• **WHAT IS REQUIRED**:
In the entries below, spot each line with the word "Input" and copy it.

Saved entries:
»»

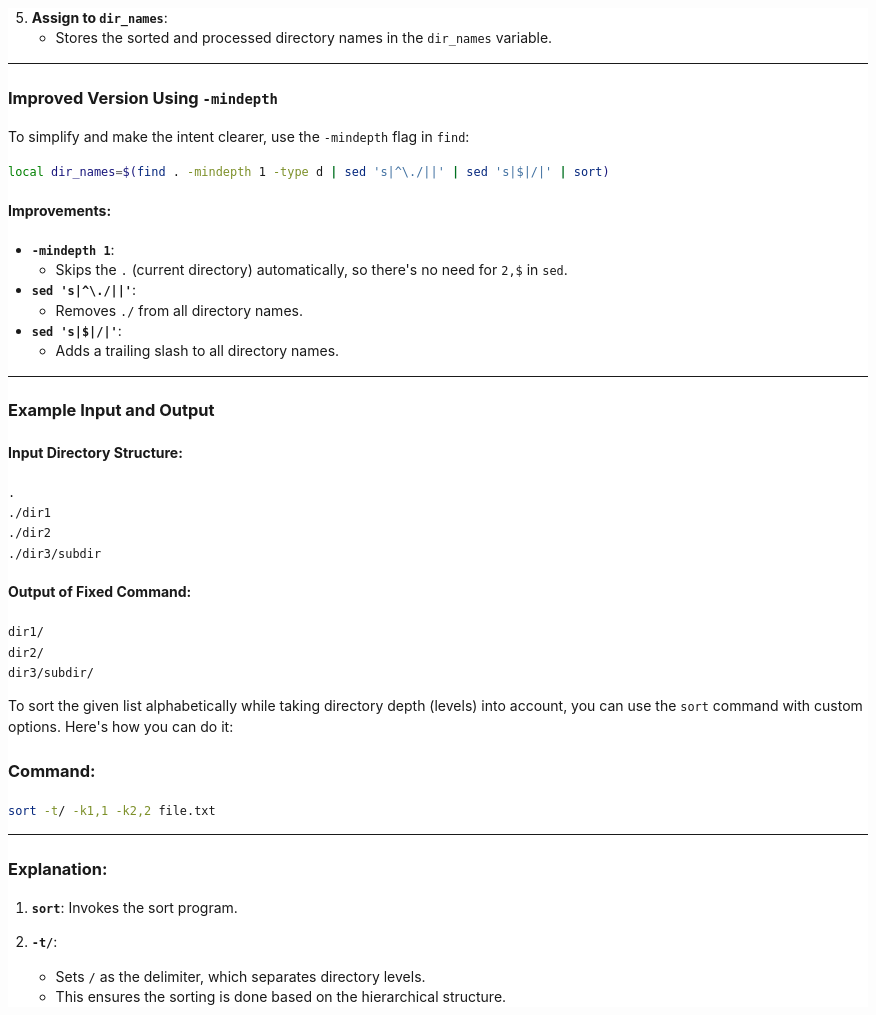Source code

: 5. **Assign to `dir_names`**:
   - Stores the sorted and processed directory names in the `dir_names` variable.

---

### **Improved Version Using `-mindepth`**
To simplify and make the intent clearer, use the `-mindepth` flag in `find`:

```bash
local dir_names=$(find . -mindepth 1 -type d | sed 's|^\./||' | sed 's|$|/|' | sort)
```

#### Improvements:
- **`-mindepth 1`**:
  - Skips the `.` (current directory) automatically, so there's no need for `2,$` in `sed`.
- **`sed 's|^\./||'`**:
  - Removes `./` from all directory names.
- **`sed 's|$|/|'`**:
  - Adds a trailing slash to all directory names.

---

### Example Input and Output

#### Input Directory Structure:
```plaintext
.
./dir1
./dir2
./dir3/subdir
```

#### Output of Fixed Command:
```plaintext
dir1/
dir2/
dir3/subdir/
```
To sort the given list alphabetically while taking directory depth (levels) into account, you can use the `sort` command with custom options. Here's how you can do it:

### **Command**:
```bash
sort -t/ -k1,1 -k2,2 file.txt
```

---

### **Explanation**:

1. **`sort`**: Invokes the sort program.

2. **`-t/`**:
   - Sets `/` as the delimiter, which separates directory levels.
   - This ensures the sorting is done based on the hierarchical structure.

««

• **SOLUTION TO THE EXERCISE**:
### Example Input and Output
#### Input Directory Structure:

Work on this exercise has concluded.